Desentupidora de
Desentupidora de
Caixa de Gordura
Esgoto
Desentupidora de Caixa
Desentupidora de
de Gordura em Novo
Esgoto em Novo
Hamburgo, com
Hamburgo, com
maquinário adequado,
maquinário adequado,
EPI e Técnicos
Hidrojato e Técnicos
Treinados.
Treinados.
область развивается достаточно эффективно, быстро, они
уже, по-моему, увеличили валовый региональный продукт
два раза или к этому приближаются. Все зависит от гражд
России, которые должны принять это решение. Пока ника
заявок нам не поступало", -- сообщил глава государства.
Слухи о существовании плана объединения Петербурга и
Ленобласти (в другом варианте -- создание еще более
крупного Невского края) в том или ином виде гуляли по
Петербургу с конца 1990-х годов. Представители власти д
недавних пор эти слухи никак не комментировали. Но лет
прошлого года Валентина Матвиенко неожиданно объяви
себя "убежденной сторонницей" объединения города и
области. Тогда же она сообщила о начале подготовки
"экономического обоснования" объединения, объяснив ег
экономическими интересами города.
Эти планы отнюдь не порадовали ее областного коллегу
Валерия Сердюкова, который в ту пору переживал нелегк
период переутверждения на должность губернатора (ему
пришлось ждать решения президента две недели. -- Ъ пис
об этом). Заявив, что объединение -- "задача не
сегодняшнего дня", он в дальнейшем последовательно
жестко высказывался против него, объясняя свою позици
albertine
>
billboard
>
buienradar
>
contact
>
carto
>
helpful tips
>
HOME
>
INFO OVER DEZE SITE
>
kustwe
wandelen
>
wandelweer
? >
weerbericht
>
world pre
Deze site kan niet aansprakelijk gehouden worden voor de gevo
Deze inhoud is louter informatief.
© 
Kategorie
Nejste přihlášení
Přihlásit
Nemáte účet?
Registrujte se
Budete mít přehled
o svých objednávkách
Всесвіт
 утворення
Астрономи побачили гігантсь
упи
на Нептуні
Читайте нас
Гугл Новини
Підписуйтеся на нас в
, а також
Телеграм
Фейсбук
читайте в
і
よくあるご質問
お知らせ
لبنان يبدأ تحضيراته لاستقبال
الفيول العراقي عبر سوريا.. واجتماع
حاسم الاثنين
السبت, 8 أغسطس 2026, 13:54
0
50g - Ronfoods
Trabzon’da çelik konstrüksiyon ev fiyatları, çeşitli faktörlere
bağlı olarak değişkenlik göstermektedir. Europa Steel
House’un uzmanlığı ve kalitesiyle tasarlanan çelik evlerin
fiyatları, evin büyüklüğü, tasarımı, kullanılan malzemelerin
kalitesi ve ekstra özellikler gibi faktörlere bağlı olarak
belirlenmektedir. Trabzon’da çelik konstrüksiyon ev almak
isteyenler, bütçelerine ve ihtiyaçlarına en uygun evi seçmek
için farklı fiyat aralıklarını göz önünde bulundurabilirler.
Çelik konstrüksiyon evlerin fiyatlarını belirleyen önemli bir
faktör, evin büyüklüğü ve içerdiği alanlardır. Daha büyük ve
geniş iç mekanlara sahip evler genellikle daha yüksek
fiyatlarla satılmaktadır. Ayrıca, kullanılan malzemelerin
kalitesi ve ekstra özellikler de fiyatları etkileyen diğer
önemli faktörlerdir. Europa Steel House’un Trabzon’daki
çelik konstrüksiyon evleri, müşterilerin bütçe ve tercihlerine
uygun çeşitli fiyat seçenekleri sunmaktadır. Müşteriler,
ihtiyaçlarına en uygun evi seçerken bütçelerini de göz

#####

◆ Task details ◆
Lines holding "evin" are the ones to copy; find all of them in the listing.

◆ Solution to the problem ◆
fiyatları, evin büyüklüğü, tasarımı, kullanılan malzemelerin
faktör, evin büyüklüğü ve içerdiği alanlardır. Daha büyük ve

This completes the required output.